Los intermediarios y las fórmulas del ceremonial habían dejado de funcionar. Hasday y Radamiro hablaban ya frente a frente. Al fin y al cabo, estaban acostumbrados a hacerlo, puesto que habían compartido incontables conversaciones durante el tiempo que el rey apareció ante nosotros bajo la engañosa apariencia de Bermudo. Durante aquellas comidas y tertulias, cada uno de ellos había manifestado con libertad y cordialidad sus pareceres. Solo quedaba saber ahora si Radamiro había sido sincero cuando simulaba llamarse Bermudo o si, muy al contrario, fingía para sonsacar, como en el fondo sospechábamos.

Pero Hasday ben Saprut era suficientemente hábil e inteligente como para no ser capaz de reconducir la situación. Así que no se alteró lo más mínimo; permaneció en silencio, con serenidad, sosteniendo la dura mirada del rey. Y este, dejándose dominar por su enfado, acabó diciendo:

—¿Te das cuenta, Hasday? ¿Te das cuenta de que yo necesitaba urdir esa artimaña? Tanto tú como esos prelados cristianos que han venido contigo os debéis a la obediencia a vuestro único amo, Abderramán al Nasir. Esto no es otra cosa que un juego de intereses, y por eso yo debía conocer bien vuestras verdaderas intenciones.

Hasday suspiró hondamente y luego se volvió hacia nosotros:

—Habladle vosotros —nos dijo—, y convencedle de que no tenía ninguna necesidad de urdir ese engaño.
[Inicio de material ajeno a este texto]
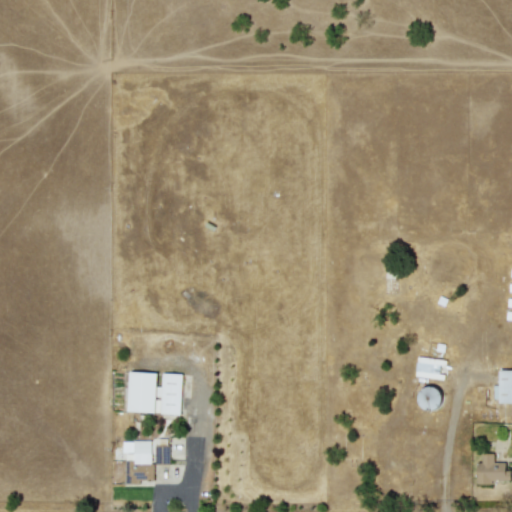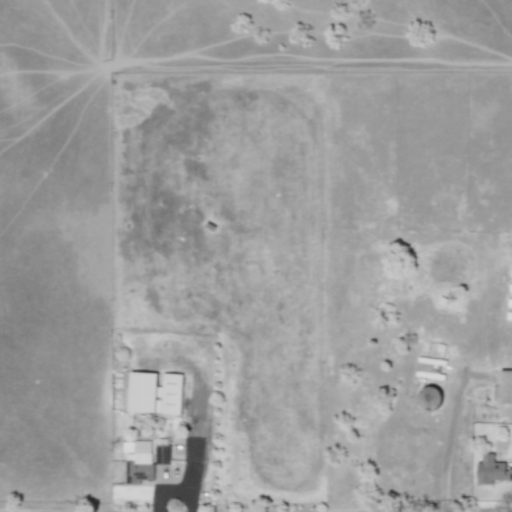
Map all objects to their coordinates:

Porque, ciertamente, debemos obediencia al califa de Córdoba y por mandato suyo hemos venido hasta aquí; pero no tenemos nada que ocultar…
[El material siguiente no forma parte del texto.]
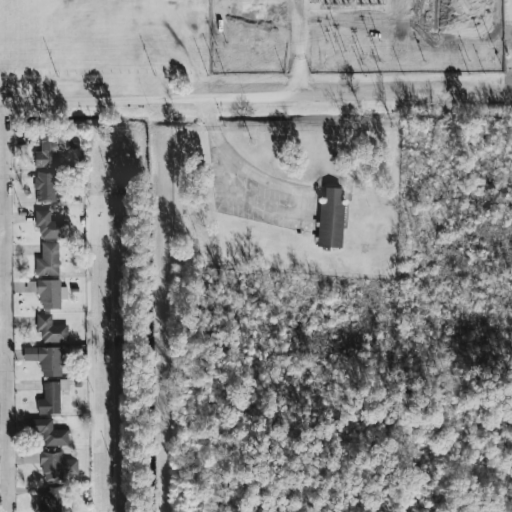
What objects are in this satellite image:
power substation: (354, 37)
road: (255, 97)
building: (47, 151)
road: (232, 164)
building: (45, 186)
building: (331, 218)
building: (49, 224)
building: (48, 259)
building: (51, 294)
road: (6, 306)
building: (51, 329)
building: (44, 359)
building: (51, 397)
building: (49, 432)
building: (57, 465)
building: (51, 500)
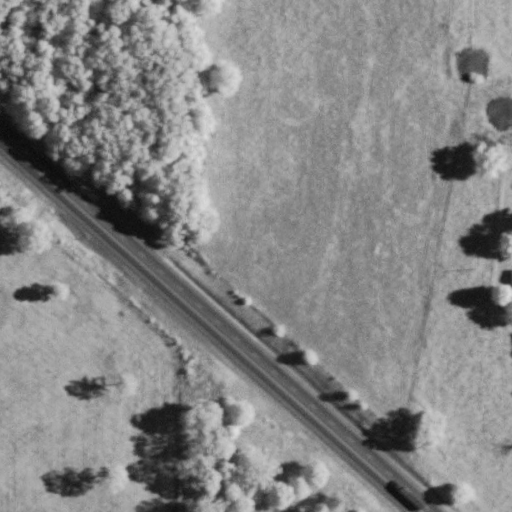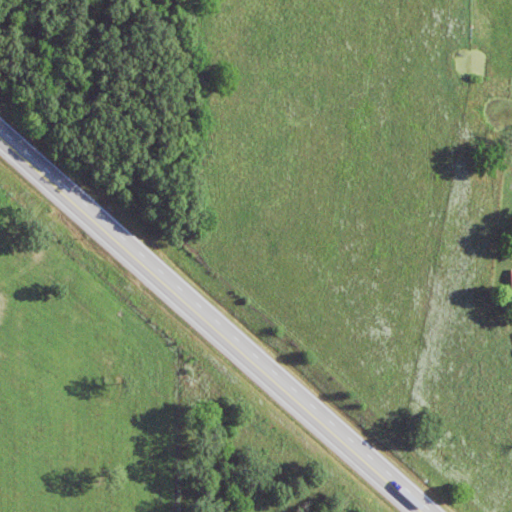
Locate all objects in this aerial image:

Y dicho esto, se giró de nuevo guiñando un ojo en dirección a Radamiro, para añadir sonriendo con picardía:

—Si no os habéis dado cuenta vos de eso después de tantas conversaciones, de poco os ha servido el enredo…
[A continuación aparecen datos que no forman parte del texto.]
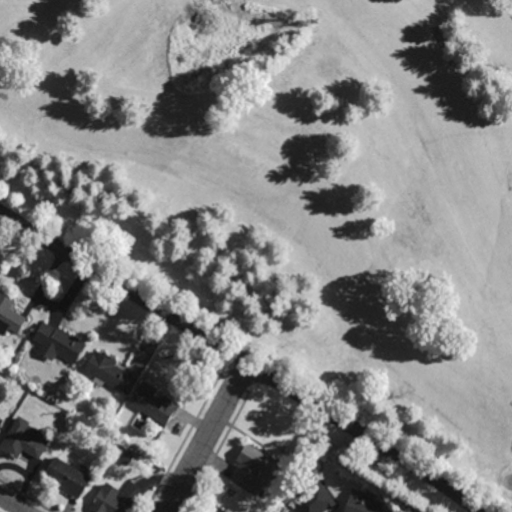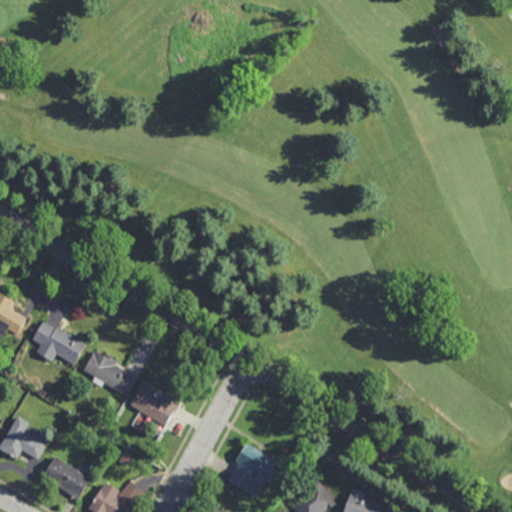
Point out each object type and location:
road: (503, 9)
park: (299, 172)
building: (9, 316)
building: (9, 317)
building: (58, 343)
building: (57, 345)
road: (244, 360)
building: (106, 370)
building: (107, 371)
road: (236, 383)
building: (153, 404)
building: (155, 404)
building: (106, 419)
building: (0, 420)
building: (1, 423)
road: (207, 437)
building: (25, 440)
road: (184, 440)
building: (23, 441)
building: (144, 449)
road: (220, 450)
building: (127, 458)
building: (253, 469)
building: (254, 470)
building: (67, 477)
building: (66, 478)
road: (25, 496)
building: (116, 498)
building: (313, 501)
building: (316, 501)
building: (106, 502)
road: (13, 503)
building: (363, 503)
building: (361, 504)
building: (388, 511)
El rey soltó una carcajada, pero en sus ojos apareció el desconcierto:

—Me he dado cuenta de todo lo que debía darme cuenta —afirmó—. En ningún momento he dicho que desconfíe de vosotros; únicamente que, a fin de cuentas, haréis lo que pueda beneficiar más a Al Nasir.

—¡Naturalmente! —contestó con aplomo Hasday—. ¿No hemos venido a eso? ¿Qué esperabais? Pero no traemos intenciones ocultas… Durante dos meses hemos hablado vos y yo como verdaderos amigos, sin que yo adivinara que ese caballero llamado Bermudo erais vos. ¿Dónde estaban pues ocultas nuestras intenciones…?

—La finalidad de la treta no era otra que la de hacer relucir la verdad —repuso Radamiro.

Hasday se señaló a sí mismo, como diciendo: «Aquí me tienes». Luego sonrió ampliamente y dijo:

—Me habéis engañado, Radamiro, lo habéis conseguido… Entonces, ¿a qué viene esta discusión absurda y este empeño en no intentar el logro de un acuerdo? ¿No podemos hablar dejando de lado todo lo que nos separa? En efecto, unos usurparon las tierras antes que otros; todos usurparon… Por desgracia, siempre hubo invasiones. Pero lo que sucedió en el pasado ya es inevitable… Insisto: ¿podemos dejar todo eso de lado y hablar como si fuerais de nuevo Bermudo?

Al oír esto, Radamiro dio un respingo e hizo un gesto espontáneo de arrogancia; pero luego recapacitó, se esforzó para sonreír y contestó:

—Estoy de acuerdo. Puedes empezar tú. ¿Qué tienes que decir?

El judío se quedó pensativo, mirándolo durante un rato, quizás sorprendido por aquella inesperada reacción del monarca. En sus ojos apareció una sombra de duda y estuvo reconcentrado durante un rato, como si escogiera concienzudamente sus palabras.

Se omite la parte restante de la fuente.